____ Input material
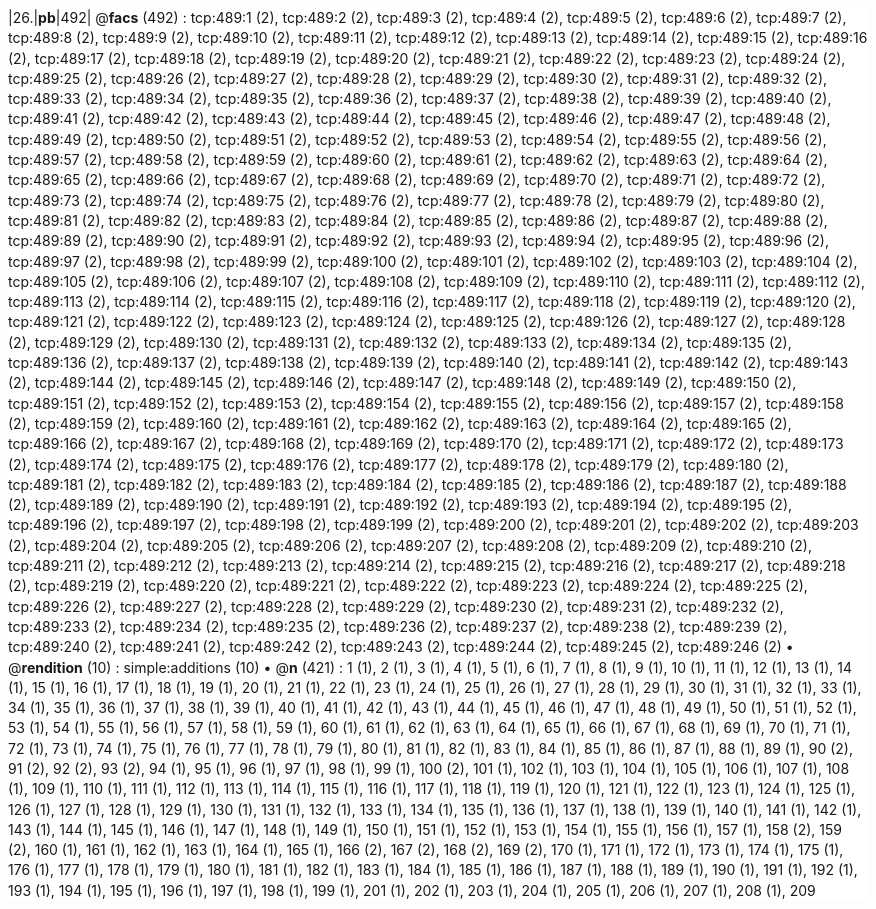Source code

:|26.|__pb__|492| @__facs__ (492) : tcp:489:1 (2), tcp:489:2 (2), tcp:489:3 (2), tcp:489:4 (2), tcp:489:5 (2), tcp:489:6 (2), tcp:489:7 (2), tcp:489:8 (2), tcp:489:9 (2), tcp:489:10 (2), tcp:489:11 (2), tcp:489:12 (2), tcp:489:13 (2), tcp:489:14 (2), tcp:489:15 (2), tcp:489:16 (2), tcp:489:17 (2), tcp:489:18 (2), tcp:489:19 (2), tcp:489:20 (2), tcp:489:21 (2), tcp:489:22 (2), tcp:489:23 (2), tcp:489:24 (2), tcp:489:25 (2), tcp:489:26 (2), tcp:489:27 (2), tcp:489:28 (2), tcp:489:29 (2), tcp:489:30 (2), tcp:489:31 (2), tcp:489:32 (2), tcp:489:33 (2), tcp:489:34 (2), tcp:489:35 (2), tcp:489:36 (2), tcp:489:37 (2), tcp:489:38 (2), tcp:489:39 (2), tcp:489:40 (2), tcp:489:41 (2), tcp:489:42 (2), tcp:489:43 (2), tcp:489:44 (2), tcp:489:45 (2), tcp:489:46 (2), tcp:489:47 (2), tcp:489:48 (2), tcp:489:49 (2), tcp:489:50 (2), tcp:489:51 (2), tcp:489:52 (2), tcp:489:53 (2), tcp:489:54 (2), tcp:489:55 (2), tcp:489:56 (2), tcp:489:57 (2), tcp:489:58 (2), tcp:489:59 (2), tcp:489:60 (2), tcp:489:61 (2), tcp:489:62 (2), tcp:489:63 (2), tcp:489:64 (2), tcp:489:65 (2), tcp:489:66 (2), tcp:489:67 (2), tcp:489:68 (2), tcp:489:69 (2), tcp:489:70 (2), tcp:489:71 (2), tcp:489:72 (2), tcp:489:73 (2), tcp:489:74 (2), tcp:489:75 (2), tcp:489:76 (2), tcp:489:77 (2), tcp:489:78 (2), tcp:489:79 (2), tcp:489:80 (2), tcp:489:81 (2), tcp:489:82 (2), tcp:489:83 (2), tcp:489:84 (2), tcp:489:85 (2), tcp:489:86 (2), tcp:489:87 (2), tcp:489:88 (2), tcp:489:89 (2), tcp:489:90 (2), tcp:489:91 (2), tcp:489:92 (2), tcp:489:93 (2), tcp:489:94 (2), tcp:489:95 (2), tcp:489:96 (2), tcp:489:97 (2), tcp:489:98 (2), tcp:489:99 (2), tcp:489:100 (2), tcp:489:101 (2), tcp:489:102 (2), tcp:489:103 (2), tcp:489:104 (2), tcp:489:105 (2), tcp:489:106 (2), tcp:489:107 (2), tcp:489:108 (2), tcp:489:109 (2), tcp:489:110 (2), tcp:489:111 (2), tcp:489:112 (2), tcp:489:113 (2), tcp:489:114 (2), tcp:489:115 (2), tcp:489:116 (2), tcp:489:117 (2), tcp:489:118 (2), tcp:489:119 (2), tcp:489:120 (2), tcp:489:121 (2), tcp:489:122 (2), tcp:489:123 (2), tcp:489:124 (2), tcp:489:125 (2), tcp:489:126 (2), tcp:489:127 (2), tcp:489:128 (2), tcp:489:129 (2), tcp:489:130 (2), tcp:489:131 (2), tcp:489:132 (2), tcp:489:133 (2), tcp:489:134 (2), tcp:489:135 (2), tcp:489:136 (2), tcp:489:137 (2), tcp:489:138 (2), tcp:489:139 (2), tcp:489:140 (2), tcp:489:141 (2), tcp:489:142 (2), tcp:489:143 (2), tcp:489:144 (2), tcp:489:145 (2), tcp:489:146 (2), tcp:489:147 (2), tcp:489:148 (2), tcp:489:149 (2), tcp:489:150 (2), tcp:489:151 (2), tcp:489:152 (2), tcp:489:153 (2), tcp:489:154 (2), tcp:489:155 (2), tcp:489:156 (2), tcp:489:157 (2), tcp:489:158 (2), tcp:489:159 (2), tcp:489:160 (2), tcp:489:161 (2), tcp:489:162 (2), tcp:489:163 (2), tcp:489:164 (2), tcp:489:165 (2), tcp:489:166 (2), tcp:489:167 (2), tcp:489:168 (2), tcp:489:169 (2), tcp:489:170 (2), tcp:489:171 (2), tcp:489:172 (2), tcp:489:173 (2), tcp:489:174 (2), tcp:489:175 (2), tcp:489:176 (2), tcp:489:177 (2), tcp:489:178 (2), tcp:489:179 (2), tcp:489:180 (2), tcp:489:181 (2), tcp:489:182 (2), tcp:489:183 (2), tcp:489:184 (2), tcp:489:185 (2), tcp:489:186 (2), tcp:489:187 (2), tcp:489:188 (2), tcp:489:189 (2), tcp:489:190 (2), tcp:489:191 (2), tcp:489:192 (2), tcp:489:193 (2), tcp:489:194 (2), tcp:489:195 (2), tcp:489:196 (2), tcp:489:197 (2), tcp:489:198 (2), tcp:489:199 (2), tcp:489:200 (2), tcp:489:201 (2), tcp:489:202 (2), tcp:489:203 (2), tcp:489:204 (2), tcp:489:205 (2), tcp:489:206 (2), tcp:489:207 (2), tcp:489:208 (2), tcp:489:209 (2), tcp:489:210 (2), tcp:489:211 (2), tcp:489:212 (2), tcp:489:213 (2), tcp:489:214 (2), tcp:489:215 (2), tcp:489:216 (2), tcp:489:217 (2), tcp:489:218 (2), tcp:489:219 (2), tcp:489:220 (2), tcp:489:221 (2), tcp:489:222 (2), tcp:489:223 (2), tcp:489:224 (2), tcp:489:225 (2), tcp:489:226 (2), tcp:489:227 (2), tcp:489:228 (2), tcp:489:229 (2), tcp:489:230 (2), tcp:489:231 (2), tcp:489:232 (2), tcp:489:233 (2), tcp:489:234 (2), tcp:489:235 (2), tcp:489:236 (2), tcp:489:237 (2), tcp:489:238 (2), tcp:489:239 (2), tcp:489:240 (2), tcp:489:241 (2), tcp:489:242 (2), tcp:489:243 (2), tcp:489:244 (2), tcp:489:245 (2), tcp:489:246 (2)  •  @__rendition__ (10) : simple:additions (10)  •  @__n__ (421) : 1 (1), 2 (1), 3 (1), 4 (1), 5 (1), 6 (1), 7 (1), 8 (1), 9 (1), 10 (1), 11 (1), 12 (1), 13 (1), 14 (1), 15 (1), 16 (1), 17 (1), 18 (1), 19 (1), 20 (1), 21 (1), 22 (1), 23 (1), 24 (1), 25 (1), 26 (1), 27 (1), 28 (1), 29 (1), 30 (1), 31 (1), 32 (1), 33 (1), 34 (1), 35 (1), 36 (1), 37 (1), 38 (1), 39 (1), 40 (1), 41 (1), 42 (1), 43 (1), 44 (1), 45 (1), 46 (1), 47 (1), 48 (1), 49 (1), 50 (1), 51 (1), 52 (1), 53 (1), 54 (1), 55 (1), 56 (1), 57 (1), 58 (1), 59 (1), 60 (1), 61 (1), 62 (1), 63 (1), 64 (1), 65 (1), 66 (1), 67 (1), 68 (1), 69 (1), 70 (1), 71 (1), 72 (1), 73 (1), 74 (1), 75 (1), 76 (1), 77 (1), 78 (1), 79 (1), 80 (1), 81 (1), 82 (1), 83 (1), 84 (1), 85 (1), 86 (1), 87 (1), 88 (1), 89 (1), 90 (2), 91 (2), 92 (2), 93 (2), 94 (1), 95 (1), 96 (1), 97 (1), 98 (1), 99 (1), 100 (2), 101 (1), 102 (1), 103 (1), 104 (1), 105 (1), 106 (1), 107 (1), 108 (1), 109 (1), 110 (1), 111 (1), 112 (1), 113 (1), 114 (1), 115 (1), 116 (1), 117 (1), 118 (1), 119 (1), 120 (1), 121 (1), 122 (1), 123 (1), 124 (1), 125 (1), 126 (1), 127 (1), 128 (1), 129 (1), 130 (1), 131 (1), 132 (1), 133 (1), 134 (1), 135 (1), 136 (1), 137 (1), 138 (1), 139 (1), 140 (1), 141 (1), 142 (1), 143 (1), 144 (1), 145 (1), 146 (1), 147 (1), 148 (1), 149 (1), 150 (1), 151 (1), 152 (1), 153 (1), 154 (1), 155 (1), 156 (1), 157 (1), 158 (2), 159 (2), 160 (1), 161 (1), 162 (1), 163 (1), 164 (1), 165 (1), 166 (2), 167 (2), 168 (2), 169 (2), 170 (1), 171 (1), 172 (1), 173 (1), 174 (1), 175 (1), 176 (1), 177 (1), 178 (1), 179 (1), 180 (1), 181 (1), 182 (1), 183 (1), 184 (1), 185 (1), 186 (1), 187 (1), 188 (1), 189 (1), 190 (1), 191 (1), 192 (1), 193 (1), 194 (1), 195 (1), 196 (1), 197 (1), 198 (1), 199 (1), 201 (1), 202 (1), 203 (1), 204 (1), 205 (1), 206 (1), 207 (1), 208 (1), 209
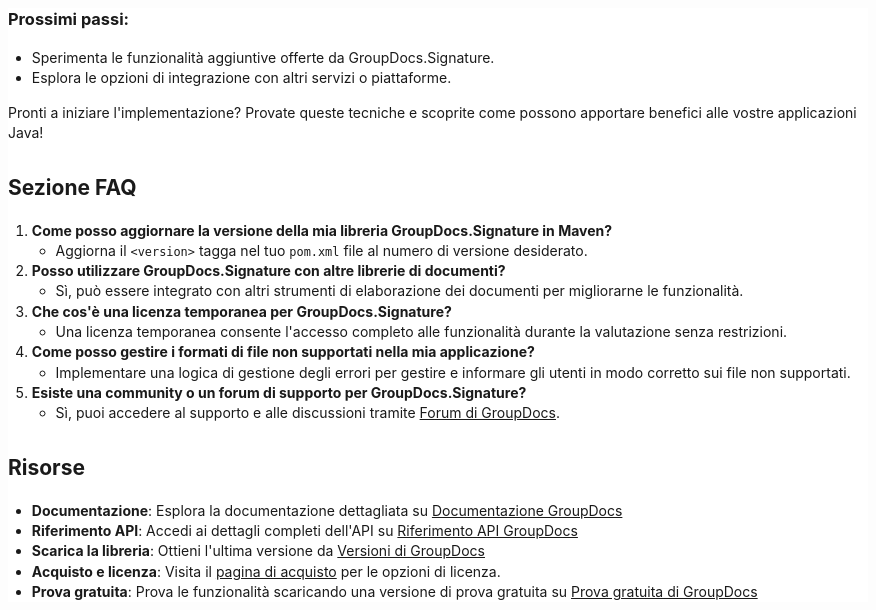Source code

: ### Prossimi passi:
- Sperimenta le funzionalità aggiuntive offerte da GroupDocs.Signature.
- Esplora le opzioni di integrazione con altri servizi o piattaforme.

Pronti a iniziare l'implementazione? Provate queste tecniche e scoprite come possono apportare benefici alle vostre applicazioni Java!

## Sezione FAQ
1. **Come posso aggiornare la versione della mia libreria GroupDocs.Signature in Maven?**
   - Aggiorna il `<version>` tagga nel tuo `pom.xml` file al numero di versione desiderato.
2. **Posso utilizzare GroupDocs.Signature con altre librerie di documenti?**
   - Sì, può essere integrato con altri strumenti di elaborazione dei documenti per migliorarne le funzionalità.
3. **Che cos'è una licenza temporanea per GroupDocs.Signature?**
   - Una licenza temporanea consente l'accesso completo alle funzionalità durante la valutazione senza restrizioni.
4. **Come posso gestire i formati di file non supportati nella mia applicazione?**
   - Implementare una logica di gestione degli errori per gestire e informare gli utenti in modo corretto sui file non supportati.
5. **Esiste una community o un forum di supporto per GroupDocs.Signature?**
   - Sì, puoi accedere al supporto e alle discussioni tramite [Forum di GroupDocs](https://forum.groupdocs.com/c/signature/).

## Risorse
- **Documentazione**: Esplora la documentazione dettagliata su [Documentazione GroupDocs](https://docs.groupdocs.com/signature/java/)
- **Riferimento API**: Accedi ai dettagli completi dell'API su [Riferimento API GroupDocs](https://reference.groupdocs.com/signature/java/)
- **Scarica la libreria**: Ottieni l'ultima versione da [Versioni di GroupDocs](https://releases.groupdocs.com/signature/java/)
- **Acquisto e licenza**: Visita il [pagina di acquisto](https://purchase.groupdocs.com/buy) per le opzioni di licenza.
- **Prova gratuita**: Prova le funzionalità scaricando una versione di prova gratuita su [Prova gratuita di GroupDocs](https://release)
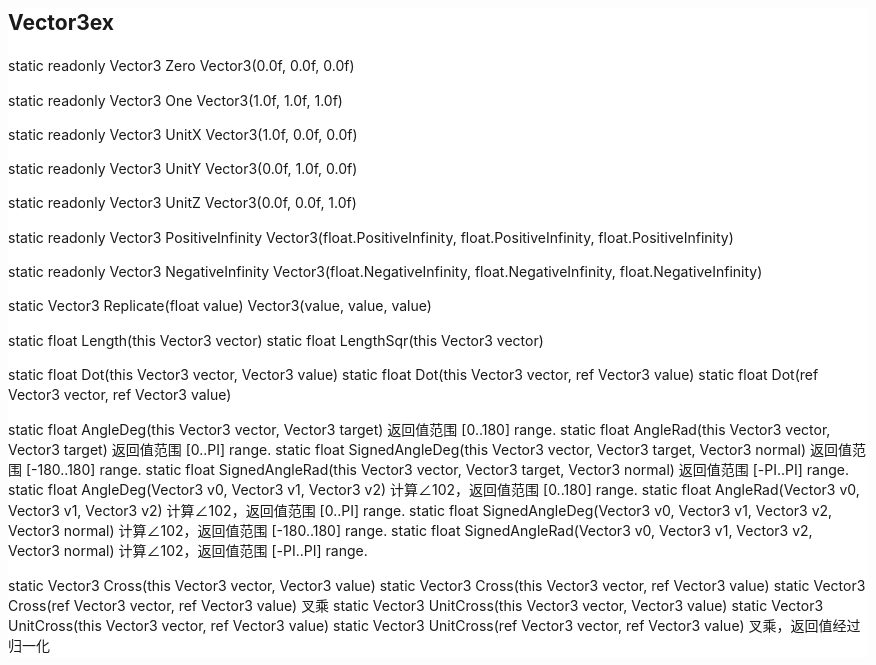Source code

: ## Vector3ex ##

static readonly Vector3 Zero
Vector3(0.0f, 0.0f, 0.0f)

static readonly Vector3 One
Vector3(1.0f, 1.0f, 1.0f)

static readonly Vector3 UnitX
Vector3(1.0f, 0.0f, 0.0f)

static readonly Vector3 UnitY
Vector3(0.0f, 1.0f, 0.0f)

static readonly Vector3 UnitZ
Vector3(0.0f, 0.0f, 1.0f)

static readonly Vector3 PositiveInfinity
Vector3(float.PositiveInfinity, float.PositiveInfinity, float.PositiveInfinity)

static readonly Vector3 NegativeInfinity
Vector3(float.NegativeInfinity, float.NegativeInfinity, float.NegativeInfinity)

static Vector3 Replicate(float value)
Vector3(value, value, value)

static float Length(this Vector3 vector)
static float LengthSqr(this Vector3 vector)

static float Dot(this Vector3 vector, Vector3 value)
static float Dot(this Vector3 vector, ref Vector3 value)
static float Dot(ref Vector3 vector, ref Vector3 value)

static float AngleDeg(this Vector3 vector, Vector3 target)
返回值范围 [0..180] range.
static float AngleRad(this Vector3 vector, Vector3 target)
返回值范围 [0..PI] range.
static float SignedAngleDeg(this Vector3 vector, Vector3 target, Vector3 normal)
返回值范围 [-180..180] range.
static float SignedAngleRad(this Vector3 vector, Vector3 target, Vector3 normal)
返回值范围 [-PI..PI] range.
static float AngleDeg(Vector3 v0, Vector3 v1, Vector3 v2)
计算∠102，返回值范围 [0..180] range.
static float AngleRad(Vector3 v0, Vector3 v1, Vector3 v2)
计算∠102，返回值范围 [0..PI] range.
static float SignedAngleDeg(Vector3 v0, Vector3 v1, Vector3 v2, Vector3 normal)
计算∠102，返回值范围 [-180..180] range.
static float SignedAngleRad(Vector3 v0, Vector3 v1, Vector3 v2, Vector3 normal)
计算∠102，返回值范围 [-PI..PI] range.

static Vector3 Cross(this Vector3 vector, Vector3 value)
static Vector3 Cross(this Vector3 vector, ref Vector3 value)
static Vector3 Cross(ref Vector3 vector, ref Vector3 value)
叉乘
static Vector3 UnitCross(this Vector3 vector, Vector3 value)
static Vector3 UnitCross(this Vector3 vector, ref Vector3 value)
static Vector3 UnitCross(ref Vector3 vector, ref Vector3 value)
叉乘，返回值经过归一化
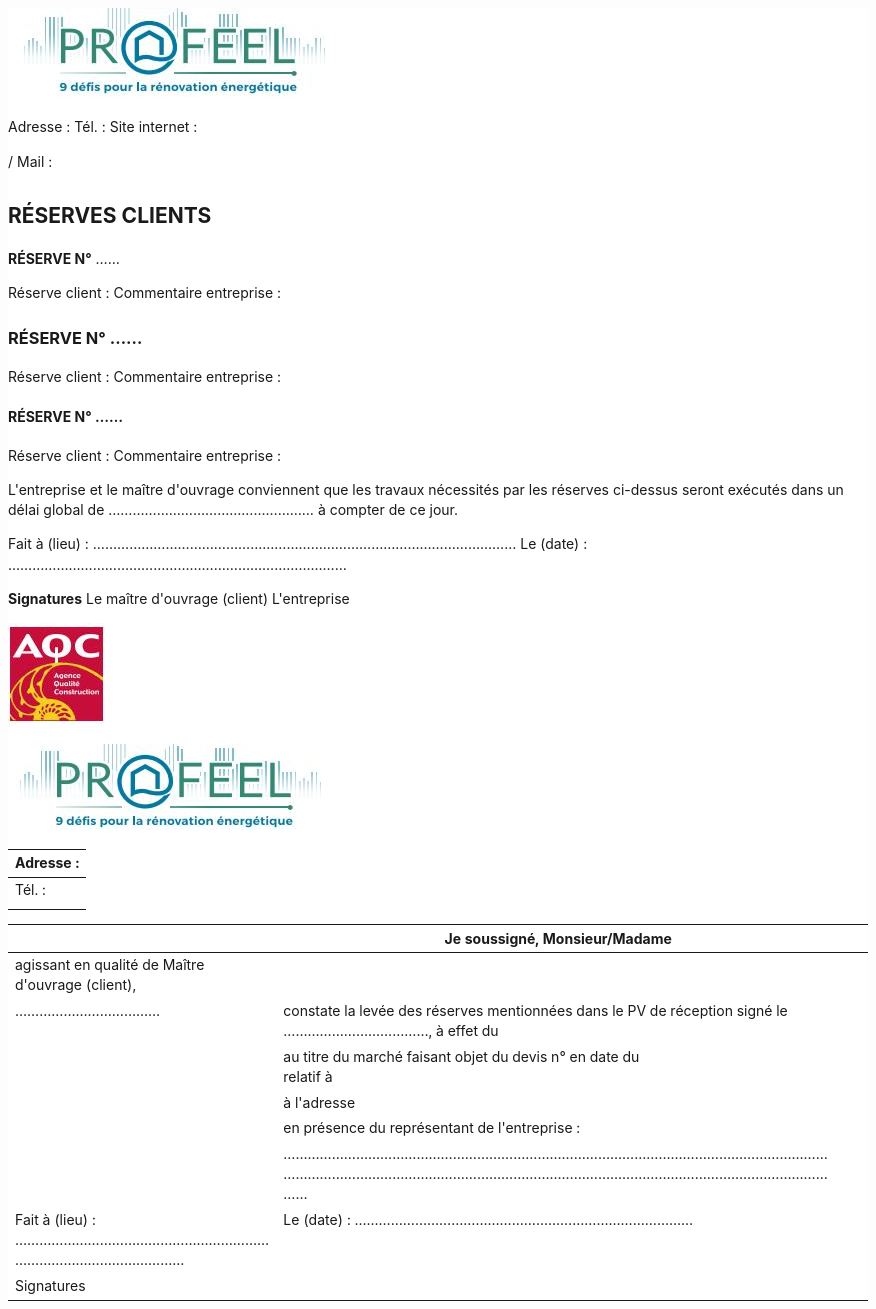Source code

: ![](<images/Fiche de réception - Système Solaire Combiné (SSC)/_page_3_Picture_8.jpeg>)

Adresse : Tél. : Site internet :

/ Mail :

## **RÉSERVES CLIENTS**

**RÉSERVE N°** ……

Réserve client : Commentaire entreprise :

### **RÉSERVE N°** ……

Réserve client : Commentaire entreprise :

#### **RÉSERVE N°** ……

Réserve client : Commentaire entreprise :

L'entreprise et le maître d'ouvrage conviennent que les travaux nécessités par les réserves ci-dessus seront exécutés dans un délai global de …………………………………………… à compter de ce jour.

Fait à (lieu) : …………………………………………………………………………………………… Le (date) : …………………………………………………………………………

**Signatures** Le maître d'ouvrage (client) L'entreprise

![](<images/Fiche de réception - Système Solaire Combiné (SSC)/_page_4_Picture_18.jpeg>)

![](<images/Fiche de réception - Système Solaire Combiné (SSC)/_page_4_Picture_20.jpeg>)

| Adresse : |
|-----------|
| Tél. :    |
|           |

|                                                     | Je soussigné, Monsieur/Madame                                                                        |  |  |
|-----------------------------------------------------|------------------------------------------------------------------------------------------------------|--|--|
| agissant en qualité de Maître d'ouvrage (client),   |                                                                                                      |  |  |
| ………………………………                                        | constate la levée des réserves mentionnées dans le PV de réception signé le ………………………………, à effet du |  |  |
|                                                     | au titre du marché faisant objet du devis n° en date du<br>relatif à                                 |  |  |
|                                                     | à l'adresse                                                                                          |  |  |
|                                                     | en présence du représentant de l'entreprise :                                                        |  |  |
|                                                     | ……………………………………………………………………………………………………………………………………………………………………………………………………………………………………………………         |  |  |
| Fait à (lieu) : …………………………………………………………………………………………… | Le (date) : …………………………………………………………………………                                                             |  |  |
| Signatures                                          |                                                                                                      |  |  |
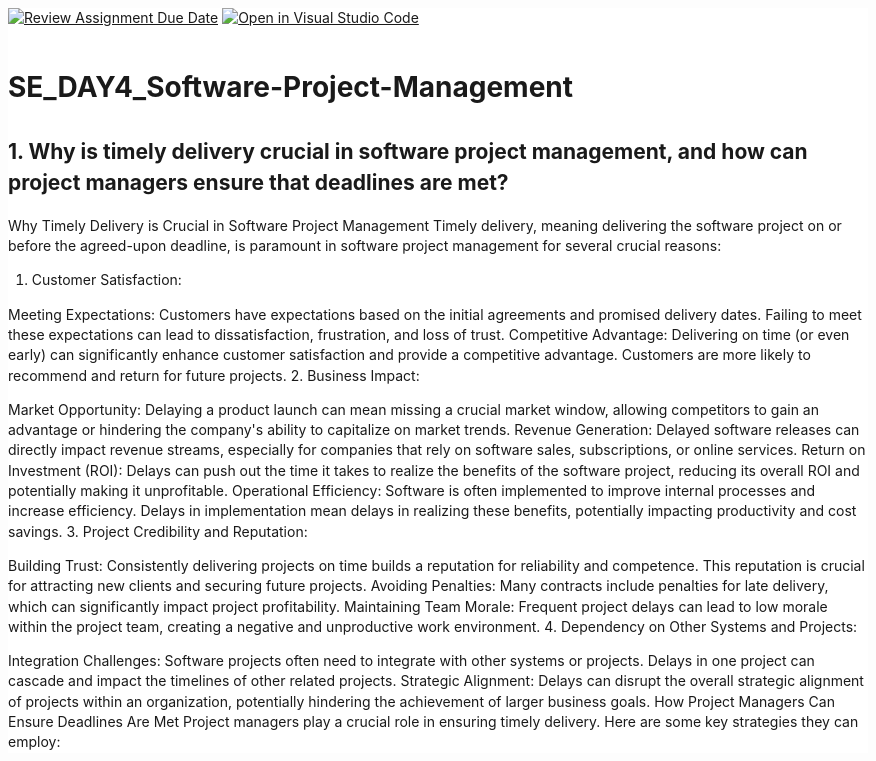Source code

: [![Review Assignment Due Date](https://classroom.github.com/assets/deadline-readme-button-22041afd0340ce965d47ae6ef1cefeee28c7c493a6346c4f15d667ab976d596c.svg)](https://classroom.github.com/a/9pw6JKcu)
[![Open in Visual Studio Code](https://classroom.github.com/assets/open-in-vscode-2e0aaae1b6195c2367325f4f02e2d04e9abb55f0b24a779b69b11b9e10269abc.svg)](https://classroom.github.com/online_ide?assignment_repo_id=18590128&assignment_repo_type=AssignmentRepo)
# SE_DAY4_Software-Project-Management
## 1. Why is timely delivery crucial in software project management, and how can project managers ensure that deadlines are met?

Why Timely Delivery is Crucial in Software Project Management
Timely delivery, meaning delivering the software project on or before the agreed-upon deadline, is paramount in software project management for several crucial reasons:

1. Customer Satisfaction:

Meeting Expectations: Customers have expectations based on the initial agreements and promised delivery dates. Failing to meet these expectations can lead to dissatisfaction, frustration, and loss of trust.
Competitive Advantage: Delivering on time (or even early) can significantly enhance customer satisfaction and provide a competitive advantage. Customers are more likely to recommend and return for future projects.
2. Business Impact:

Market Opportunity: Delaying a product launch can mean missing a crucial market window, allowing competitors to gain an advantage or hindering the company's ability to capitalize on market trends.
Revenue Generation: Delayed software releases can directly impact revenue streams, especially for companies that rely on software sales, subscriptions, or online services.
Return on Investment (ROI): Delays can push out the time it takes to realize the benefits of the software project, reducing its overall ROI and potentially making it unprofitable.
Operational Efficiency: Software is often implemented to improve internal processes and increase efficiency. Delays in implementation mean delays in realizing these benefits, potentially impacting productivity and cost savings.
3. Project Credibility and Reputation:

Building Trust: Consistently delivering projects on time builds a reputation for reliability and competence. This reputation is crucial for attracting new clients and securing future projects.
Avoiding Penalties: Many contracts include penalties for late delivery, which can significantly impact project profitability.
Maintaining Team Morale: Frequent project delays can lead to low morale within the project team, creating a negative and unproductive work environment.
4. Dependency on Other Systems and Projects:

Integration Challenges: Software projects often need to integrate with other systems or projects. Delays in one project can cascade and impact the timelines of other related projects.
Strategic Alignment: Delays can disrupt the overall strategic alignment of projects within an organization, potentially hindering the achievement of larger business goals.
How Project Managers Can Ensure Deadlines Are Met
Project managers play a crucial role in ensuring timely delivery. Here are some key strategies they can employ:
________
* **Your goal**:
Restate word for word the entries above, starting at the line with "Market Opportunity: Delaying" and ending at the line with "Return on Investment", inclusive, and no others.

* **Result of the task**:
Market Opportunity: Delaying a product launch can mean missing a crucial market window, allowing competitors to gain an advantage or hindering the company's ability to capitalize on market trends.
Revenue Generation: Delayed software releases can directly impact revenue streams, especially for companies that rely on software sales, subscriptions, or online services.
Return on Investment (ROI): Delays can push out the time it takes to realize the benefits of the software project, reducing its overall ROI and potentially making it unprofitable.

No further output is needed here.